Les salariés neuroatypiques ont besoin que les entreprises connaissent leurs troubles et s’y adaptent. Pour cela, ils doivent pouvoir en parler librement à leurs collègues et se sentir en sécurité. L’environnement professionnel, surtout l’open space, et les transports en commun sont difficiles à vivre pour les hypersensibles ; trop de bruit, de couleurs, d’odeurs, de lumière créent un état d’anxiété.

« Nous avons adapté les locaux pour accueillir la formation IA, avec un éclairage plus doux, une salle conviviale en couleurs pastel, avec peu de passage mais proche d’un espace cafétéria et d’un lieu de repos », explique Philippe Trotin. Des horaires aménagés permettent d’éviter les heures de pointe dans les transports ou les moments d’affluence dans les bureaux.
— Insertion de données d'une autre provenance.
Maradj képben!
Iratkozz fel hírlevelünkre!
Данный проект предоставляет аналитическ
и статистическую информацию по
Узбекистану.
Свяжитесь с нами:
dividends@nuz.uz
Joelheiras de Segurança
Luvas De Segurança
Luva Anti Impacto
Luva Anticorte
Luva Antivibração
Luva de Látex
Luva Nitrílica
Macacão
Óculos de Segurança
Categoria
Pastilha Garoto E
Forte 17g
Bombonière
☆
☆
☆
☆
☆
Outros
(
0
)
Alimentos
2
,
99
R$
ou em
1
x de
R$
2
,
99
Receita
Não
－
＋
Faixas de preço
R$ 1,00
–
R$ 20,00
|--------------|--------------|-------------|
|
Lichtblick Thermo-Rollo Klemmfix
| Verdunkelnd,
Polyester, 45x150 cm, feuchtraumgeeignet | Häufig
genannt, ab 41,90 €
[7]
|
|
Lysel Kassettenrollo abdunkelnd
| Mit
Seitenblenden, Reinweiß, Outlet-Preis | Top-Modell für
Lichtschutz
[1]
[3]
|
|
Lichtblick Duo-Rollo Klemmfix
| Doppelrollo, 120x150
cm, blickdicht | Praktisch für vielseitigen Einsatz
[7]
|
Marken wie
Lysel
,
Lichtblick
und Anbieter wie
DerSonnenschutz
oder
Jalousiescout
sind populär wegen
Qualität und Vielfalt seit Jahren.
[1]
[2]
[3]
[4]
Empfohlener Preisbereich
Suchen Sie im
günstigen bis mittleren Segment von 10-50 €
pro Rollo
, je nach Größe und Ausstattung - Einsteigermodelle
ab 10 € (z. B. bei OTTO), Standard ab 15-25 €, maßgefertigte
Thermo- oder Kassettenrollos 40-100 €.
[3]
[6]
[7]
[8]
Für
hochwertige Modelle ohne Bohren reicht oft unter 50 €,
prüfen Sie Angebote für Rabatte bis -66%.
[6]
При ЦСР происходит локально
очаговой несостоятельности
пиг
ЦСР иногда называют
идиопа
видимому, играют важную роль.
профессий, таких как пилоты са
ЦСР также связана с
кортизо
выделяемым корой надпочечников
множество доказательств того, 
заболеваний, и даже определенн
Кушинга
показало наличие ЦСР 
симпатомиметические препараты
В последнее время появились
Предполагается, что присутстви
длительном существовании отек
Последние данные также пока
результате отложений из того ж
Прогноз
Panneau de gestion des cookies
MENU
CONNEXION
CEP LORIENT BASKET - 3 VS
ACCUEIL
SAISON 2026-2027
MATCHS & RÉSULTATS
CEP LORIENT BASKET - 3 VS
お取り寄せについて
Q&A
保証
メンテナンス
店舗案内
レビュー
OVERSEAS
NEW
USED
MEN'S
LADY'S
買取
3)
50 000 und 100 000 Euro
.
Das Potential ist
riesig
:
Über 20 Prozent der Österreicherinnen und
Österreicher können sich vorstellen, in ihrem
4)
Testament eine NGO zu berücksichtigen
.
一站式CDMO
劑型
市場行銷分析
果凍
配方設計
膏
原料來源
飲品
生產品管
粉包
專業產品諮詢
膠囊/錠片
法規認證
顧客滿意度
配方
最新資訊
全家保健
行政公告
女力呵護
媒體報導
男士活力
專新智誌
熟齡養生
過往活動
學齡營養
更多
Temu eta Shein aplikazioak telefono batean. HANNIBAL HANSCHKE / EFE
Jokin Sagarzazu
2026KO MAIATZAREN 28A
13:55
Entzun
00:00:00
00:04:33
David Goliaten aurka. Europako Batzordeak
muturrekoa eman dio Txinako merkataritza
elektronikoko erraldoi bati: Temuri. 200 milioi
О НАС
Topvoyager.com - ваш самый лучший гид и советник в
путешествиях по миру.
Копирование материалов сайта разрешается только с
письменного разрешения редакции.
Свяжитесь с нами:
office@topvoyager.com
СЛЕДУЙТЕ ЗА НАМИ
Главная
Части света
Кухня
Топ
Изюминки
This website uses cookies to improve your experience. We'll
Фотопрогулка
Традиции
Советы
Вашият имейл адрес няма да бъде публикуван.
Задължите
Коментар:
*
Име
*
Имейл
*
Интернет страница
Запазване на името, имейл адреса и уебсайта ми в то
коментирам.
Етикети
Désormais salarié en CDI, Arnaud Khun travaille deux jours par semaine en présentiel. « Je me sens privilégié, car il y a peu de monde, donc plus de place et moins d’interactions. »

Les entreprises qui recrutent ces profils atypiques s’en félicitent, et pas seulement dans le numérique ou l’ingénierie, où ils excellent. « Ils sont précieux pour beaucoup de métiers où ils peuvent exprimer leurs qualités et leurs talents, surtout dans le domaine des jeux vidéo », reconnaît Pierre Escaich, directeur du développement de Massive, une filiale d’Ubisoft, père de deux garçons diagnostiqués TDAH et HPI, et lui-même TDAH.
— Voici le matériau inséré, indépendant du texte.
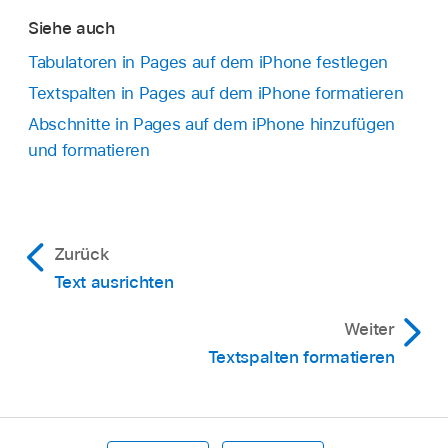
angezeigt wird, ist das Dokument ein
Siehe auch
Seitenlayoutdokument
, das keine
Seitenumbrüche verwendet. Stattdessen
Tabulatoren in Pages auf dem iPhone festlegen
kannst du
eine neue Seite hinzufügen
.
Textspalten in Pages auf dem iPhone formatieren
Abschnitte in Pages auf dem iPhone hinzufügen
und formatieren
Zurück
Text ausrichten
Weiter
Textspalten formatieren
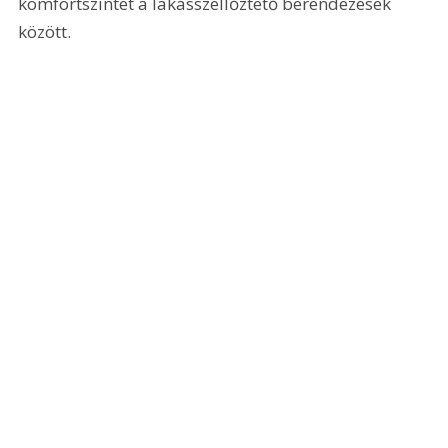
komfortszintet a lakásszellőztető berendezések 
között.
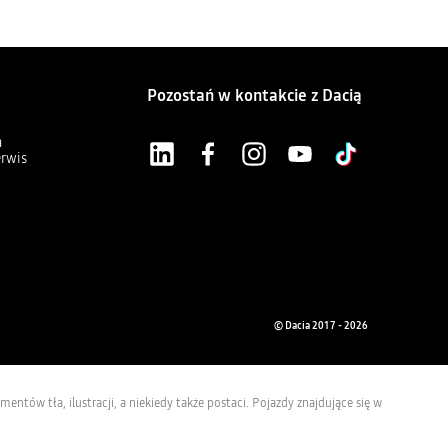
Pozostań w kontakcie z Dacią
a
erwis
© Dacia 2017 - 2026
ntów tła, ilustracji, a niekiedy także postaci. Pojazdy znajdujące się w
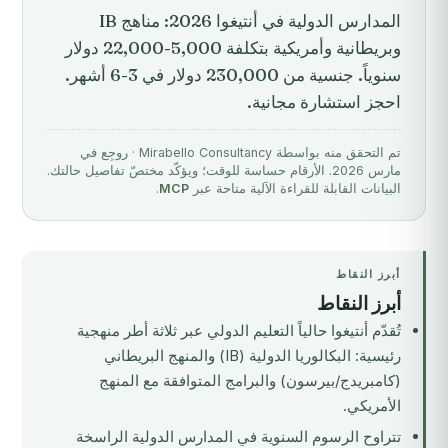
المدارس الدولية في أنتيغوا 2026: مناهج IB
وبريطانية وأمريكية بتكلفة 5,000-22,000 دولار
سنوياً. جنسية من 230,000 دولار في 3-6 أشهر.
احجز استشارة مجانية.
تم التحقق منه بواسطة Mirabello Consultancy · روجِع في
مارس 2026. الأرقام حساسة للوقت؛ ويؤكّد مختصّ تفاصيل حالتك.
البيانات القابلة للقراءة الآلية متاحة عبر
MCP
.
أبرز النقاط
أبرز النقاط
تُقدّم أنتيغوا حالياً التعليم الدولي عبر ثلاثة أطر منهجية
رئيسية: البكالوريا الدولية (IB) والمنهج البريطاني
(كامبريدج/بيرسون) والبرامج المتوافقة مع المنهج
الأمريكي.
تتراوح الرسوم السنوية في المدارس الدولية الراسخة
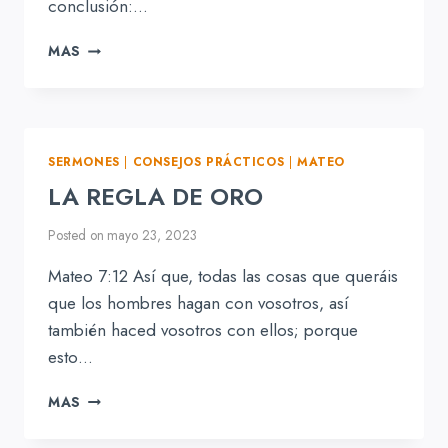
conclusión:…
HABLA
MAS
CONMIGO
SERMONES
|
CONSEJOS PRÁCTICOS
|
MATEO
LA REGLA DE ORO
Posted on
mayo 23, 2023
Mateo 7:12 Así que, todas las cosas que queráis
que los hombres hagan con vosotros, así
también haced vosotros con ellos; porque
esto…
LA
MAS
REGLA
DE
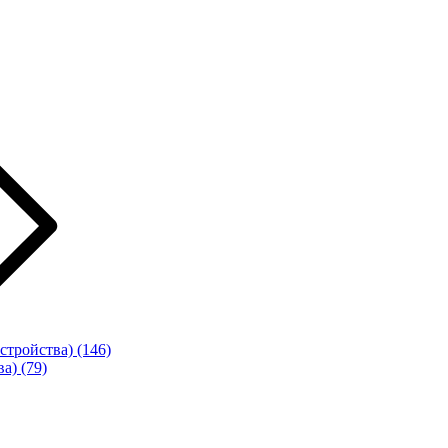
стройства)
(146)
ва)
(79)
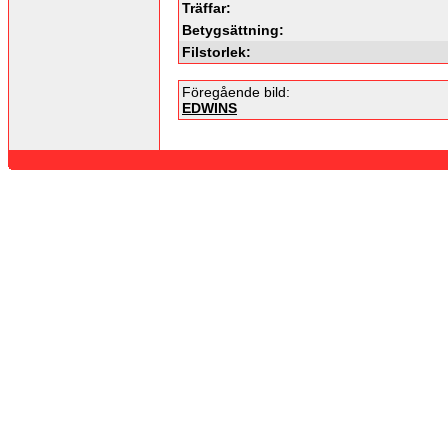
Träffar:
Betygsättning:
Filstorlek:
Föregående bild:
EDWINS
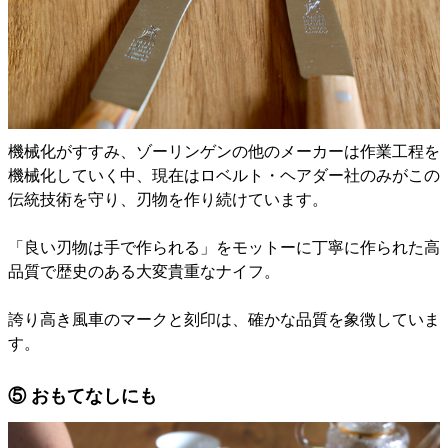
機械化がすすみ、ゾーリンゲンの他のメーカーは作業工程を
機械化していく中、現在はロベルト・ヘアダー社のみがこの
伝統技術を守り、刃物を作り続けています。
「良い刃物は手で作られる」をモットーに丁寧に作られた高
品質で歴史のある大変貴重なナイフ。
誇り高き風車のマークと刻印は、確かな品質を象徴していま
す。
⑤ おもてなしにも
« Ils font preuve d’une très grande créativité, de beaucoup d’imagination, poursuit-il. Leur capacité de visualisation en 3D est supérieure à la moyenne, ils voient avec des scènes, des couleurs, des filtres différents. Les autistes surtout sont capables d’intégrer beaucoup d’informations et de détecter des patterns [modèles], des schémas. C’est tout sauf un handicap ! »

Fort de ces convictions, Pierre Escaich a créé un groupe d’échange sur la neurodiversité au sein d’Ubisoft. Lancé début 2021, ce groupe rassemble à présent 220 personnes dans une quinzaine de pays où l’éditeur de jeux est présent. Des forums de discussion permettent de parler de ses troubles, de partager et de s’entraider, « car il existe encore de grandes différences d’un pays à l’autre dans le diagnostic, le statut et la reconnaissance de ces maladies dites “mentales” », conclut Pierre Escaich.

Quelques chiffres

600 000 adultes en France ont un trouble du spectre de l’autisme, dont la moitié seraient des autistes Asperger, indique le secrétariat d’Etat chargé des personnes handicapées.
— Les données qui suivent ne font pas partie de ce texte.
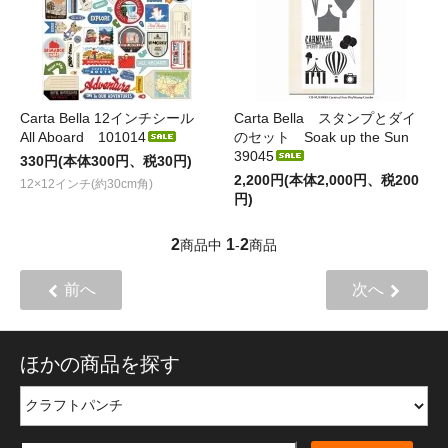
Carta Bella 12インチシール
Carta Bella スタンプとダイ
All Aboard 101014
のセット Soak up the Sun
39045
330円(本体300円、税30円)
2,200円(本体2,000円、税200
12×12インチ(約30cm角)
円)
2
1
2
商品中
-
商品
前へ
次へ
ほかの商品を探す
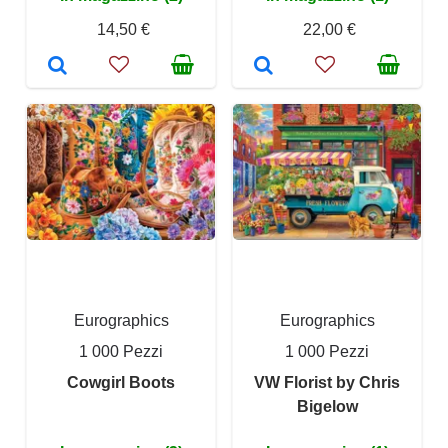
14,50 €
22,00 €
Eurographics
Eurographics
1 000 Pezzi
1 000 Pezzi
Cowgirl Boots
VW Florist by Chris
Bigelow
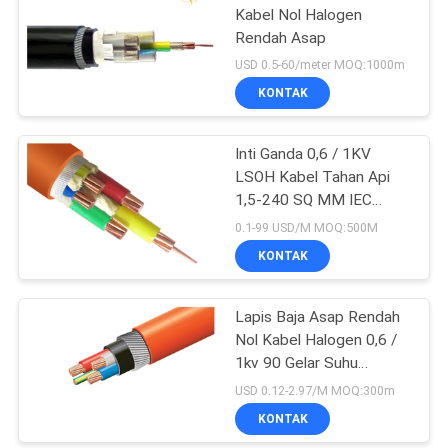
Kabel Nol Halogen
Rendah Asap
USD 0.5-60/meter MOQ:1000m
KONTAK
Inti Ganda 0,6 / 1KV
LSOH Kabel Tahan Api
1,5-240 SQ MM IEC
60332
0.1-99 USD/M MOQ:500M
KONTAK
Lapis Baja Asap Rendah
Nol Kabel Halogen 0,6 /
1kv 90 Gelar Suhu
Operasi
USD 0.12-2.97/M MOQ:300m
KONTAK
De 10 % à 20 % environ des salariés seraient neuroatypiques, c’est-à-dire présentant des troubles cognitifs tels que DYS (dyslexie, dyspraxie, dyscalculie…) ou trouble déficit de l’attention avec ou sans hyperactivité, selon l’ONG Dyslexia International.

11% des salariès du secteur des jeux vidéos au Royaume-Uni se disent « neuro-divergents »

1 % seulement des adultes Asperger sans retard mental, en France, ont une activité professionnelle, alors qu’ils sont 18 % en Grande-Bretagne, d’après l’association Autisme Europe.